There are, of course, plenty of loudly moralizing politicians who’ve adopted that persona mainly because they think it will get them where they want to go. Sarah Palin — you remember her — consciously refashioned herself as a culture warrior, even as her own family devolved into a kind of public soap opera, because that’s where the applause and the money were.

But then you have a religious moralizer like Moore, who seems for all the world to be the truest of believers. Although Moore has never been elected to anything outside of Alabama, no one covering national politics over the last few decades could fail to have known who he was or what he stood for.

This is a guy who suffered for the Ten Commandments more than anyone since Moses. He was twice elected chief justice of the state Supreme Court and was forced to step down both times — once for refusing to remove his monument to God’s law from the courthouse grounds, and again for defying the U.S. Supreme Court ruling that legalized gay marriage.

Moore’s fans in Alabama — most of whom are good people, I’m sure — are left to wonder, as people always do in these instances, how to reconcile the Moore they knew with the predator they’re reading about now in the papers.

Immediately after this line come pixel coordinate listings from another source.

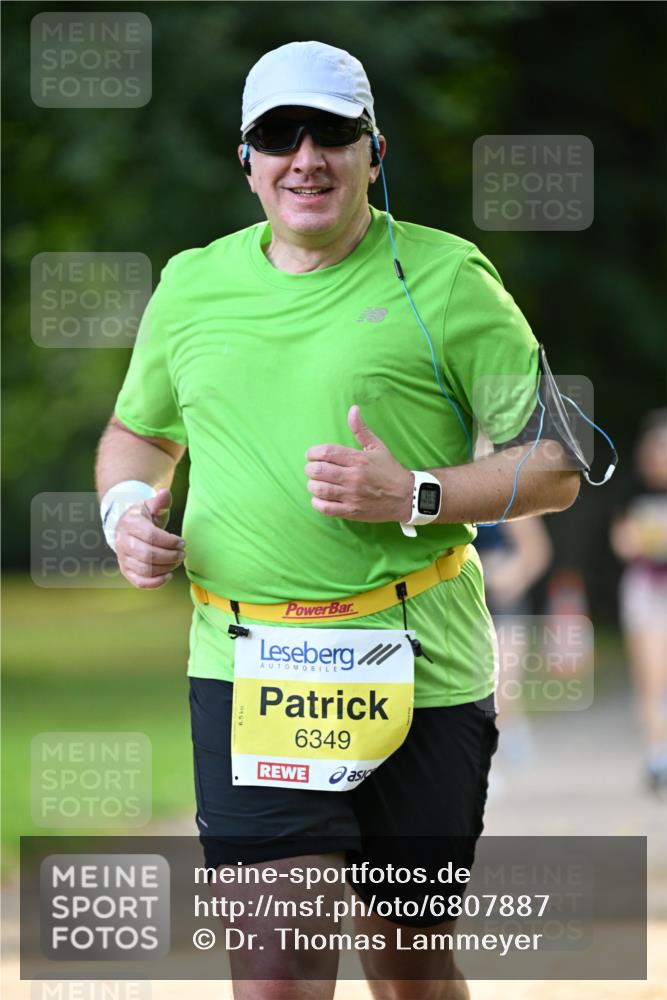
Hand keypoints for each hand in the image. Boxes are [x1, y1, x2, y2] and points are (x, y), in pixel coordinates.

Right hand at [115, 487, 185, 588]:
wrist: (127, 527)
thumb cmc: (144, 516)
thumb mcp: (152, 506)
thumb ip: (160, 501)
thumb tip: (165, 493)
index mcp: (129, 524)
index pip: (152, 536)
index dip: (170, 542)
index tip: (182, 542)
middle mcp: (122, 542)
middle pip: (149, 555)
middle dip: (170, 556)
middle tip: (182, 553)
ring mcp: (123, 558)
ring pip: (146, 570)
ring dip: (166, 568)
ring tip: (177, 560)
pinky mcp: (126, 570)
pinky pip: (139, 582)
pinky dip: (155, 583)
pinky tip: (168, 575)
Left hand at [305, 405, 412, 522]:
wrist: (407, 497)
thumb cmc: (390, 471)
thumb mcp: (378, 447)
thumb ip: (361, 429)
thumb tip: (352, 409)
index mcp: (358, 459)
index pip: (326, 452)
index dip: (313, 453)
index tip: (312, 455)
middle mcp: (353, 477)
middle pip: (318, 471)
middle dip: (310, 469)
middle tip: (313, 470)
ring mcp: (352, 495)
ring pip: (319, 489)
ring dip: (312, 485)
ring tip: (316, 483)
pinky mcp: (352, 511)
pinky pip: (325, 508)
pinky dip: (317, 503)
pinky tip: (320, 498)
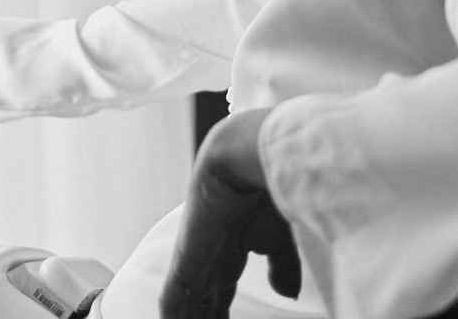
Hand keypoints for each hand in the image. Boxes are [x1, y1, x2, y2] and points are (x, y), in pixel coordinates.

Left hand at [159, 108, 300, 318]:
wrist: (254, 154)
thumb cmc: (276, 181)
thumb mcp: (284, 233)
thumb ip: (282, 265)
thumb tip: (285, 293)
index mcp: (236, 243)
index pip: (223, 289)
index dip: (222, 312)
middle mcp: (214, 250)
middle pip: (205, 299)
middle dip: (207, 317)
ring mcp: (199, 253)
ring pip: (190, 301)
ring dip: (192, 318)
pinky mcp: (188, 254)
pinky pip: (174, 293)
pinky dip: (172, 312)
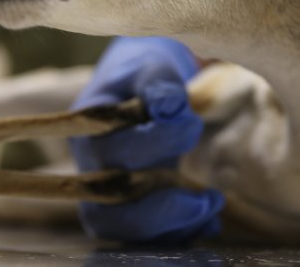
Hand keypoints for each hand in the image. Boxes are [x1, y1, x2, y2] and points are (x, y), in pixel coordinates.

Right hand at [70, 37, 224, 242]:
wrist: (143, 83)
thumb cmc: (147, 73)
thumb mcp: (153, 66)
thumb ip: (159, 83)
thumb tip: (169, 106)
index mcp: (87, 120)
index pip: (108, 143)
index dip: (151, 142)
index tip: (191, 122)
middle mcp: (89, 158)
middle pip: (106, 193)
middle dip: (161, 199)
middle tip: (211, 190)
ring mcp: (103, 185)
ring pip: (116, 222)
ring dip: (167, 224)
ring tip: (212, 205)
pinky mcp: (125, 204)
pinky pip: (139, 234)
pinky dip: (176, 232)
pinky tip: (209, 219)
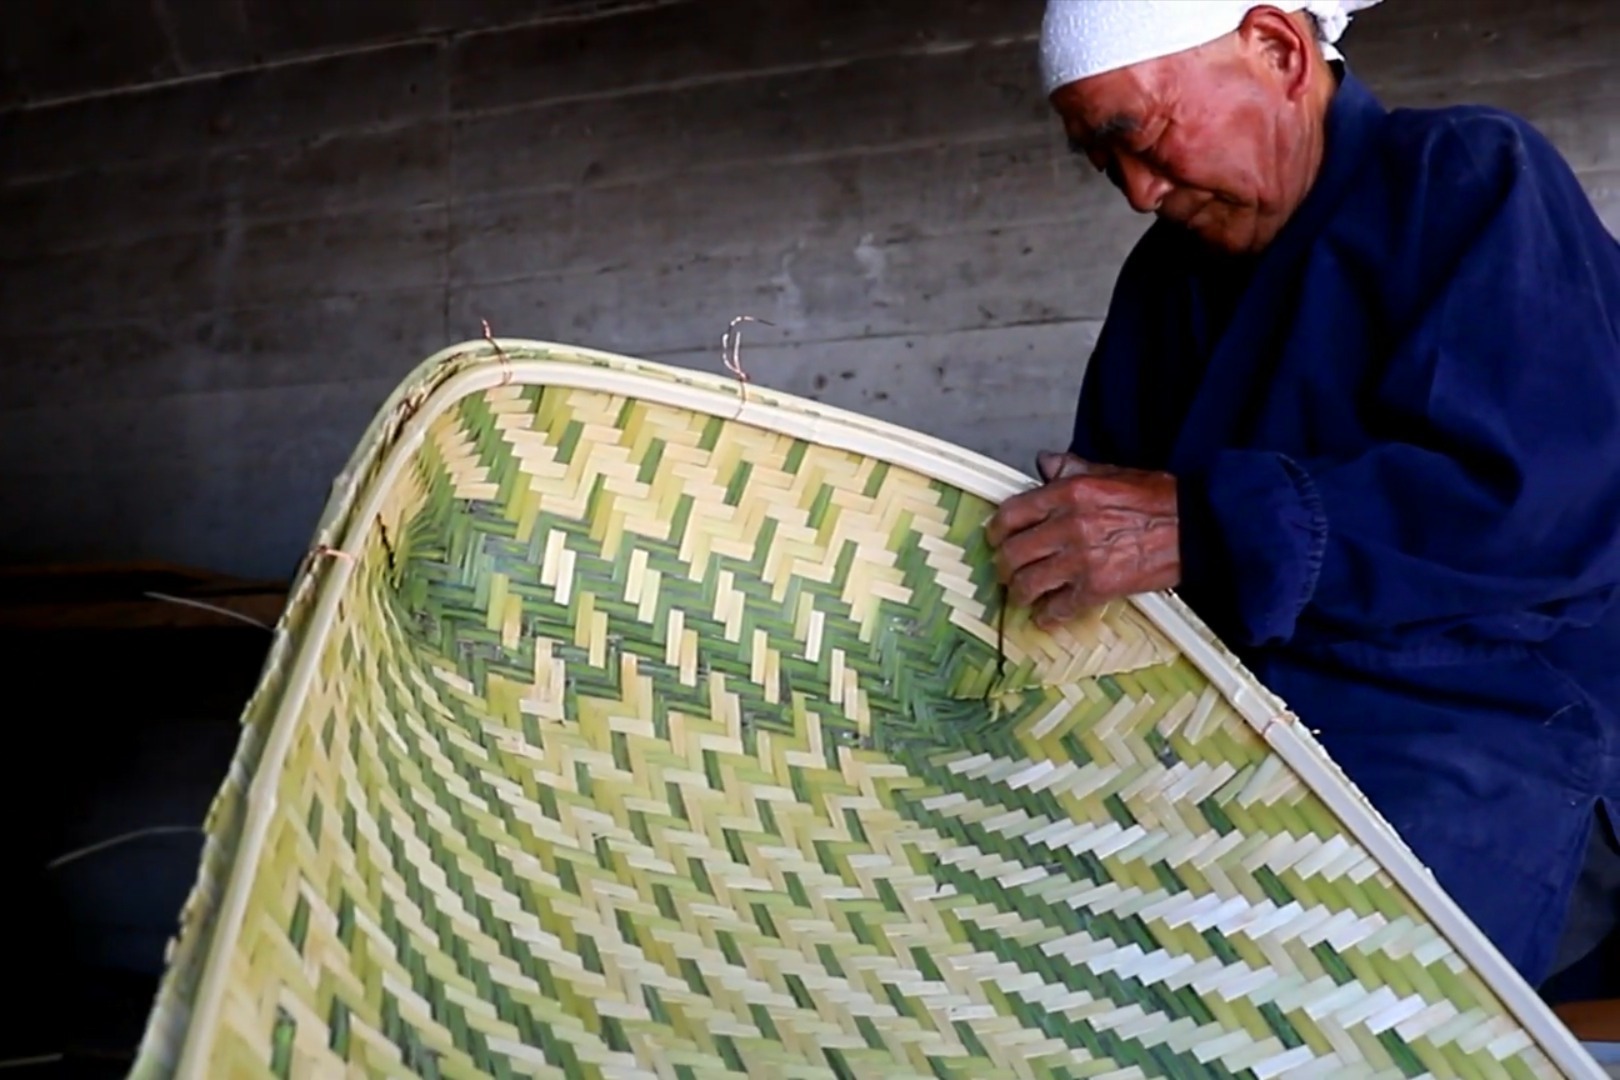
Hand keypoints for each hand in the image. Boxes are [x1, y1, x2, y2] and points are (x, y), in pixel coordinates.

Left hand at [985, 451, 1181, 628]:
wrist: (1197, 528)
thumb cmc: (1159, 500)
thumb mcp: (1111, 472)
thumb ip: (1072, 469)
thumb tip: (1045, 463)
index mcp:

How could a man so devoted to public morality have been hitting on teenage girls by signing their yearbooks?

But it’s really not confounding at all. The truth is that moralizing and scandal are flip sides of the same filthy coin. Rigid intolerance is often the sign of one who can barely tolerate himself.

It turns out that all that time Moore was raising hell about morality and religious values, he was exorcising personal demons at the public’s expense. He was posturing as the moral pillar he badly wished he were, in order to somehow repress the weak, wicked man he knew himself to be.

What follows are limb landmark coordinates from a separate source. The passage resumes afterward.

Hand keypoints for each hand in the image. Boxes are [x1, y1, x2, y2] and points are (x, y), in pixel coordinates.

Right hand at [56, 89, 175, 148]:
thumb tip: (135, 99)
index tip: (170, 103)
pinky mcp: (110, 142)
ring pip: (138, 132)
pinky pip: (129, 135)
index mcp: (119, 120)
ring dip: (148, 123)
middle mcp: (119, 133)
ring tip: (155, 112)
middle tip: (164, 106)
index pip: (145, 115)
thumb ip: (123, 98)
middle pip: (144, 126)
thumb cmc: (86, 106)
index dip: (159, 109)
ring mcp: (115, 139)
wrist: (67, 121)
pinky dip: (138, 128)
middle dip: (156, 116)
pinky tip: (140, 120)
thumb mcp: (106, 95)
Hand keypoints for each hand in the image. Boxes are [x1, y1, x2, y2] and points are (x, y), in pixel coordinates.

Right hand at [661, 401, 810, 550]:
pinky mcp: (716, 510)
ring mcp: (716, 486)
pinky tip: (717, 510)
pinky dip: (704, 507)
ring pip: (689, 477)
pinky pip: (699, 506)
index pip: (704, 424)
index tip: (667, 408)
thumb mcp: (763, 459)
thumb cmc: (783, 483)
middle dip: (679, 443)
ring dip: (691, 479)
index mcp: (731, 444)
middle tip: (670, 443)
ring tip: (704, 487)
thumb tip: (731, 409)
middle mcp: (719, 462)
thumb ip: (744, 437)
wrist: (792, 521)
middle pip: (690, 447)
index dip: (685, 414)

You see this everywhere you look in public life. We know now that too many men, agonized by their own struggle with pedophilia, flock to the priesthood because they think they can redeem themselves. We’ve seen famous preachers come to tears railing against greed and adultery, because on some level they know they’re preaching to the mirror.

We’ve watched a media personality like Bill O’Reilly lecture us every night on the sanctity of moral values, while paying off the women he demeaned and bullied. We’ve witnessed the disgrace of a conservative politician like Larry Craig, the former senator who frowned on homosexuality until he was busted for lewd conduct in a men’s room and famously claimed he was the victim of his own “wide stance.”

I’ve often heard it whispered in Washington that there is a larger concentration of closeted gay men working to restrict gay rights in the halls of Congress than you would find anywhere in the general population. Denial will make you a hypocrite faster than ambition ever can.

And this isn’t strictly the province of religious conservatives, or of conservatives generally. I’m reminded, too, of John Edwards, who reinvented himself before the 2008 campaign as a moralizing liberal, stridently lecturing Americans about forgotten children in poverty and the need for responsible fathers — even as he lied outright to avoid acknowledging a child of his own.

It’s hard not to think now that Edwards, in his own mind, had somehow conflated the personal and the political — that he believed he could atone in his public life for the sins he could scarcely bring himself to admit privately.

I feel for a lot of these conflicted public servants — in a way I could never sympathize, as a father, with Roy Moore, given the stories we’ve heard. But your anguish shouldn’t be ours. The public square isn’t a substitute for therapy.

I’ve written before about a bit of wisdom I once picked up from a psychologist friend of mine, who said that people always make you feel the way the world makes them feel about themselves. I was talking then about Trump — about how small and unworthy his rhetoric could make us appear.

Roy Moore, it seems to me, spent the better part of 20 years trying to make a lot of people in Alabama feel dirty and flawed and unwanted. If he makes it to Washington and gets himself seated (which I really doubt), you can bet he’ll do more of the same.

Sooner or later, it’s up to us to recognize this moral policing in our politics for what it often is: the accumulation of self-loathing, with nowhere else to go.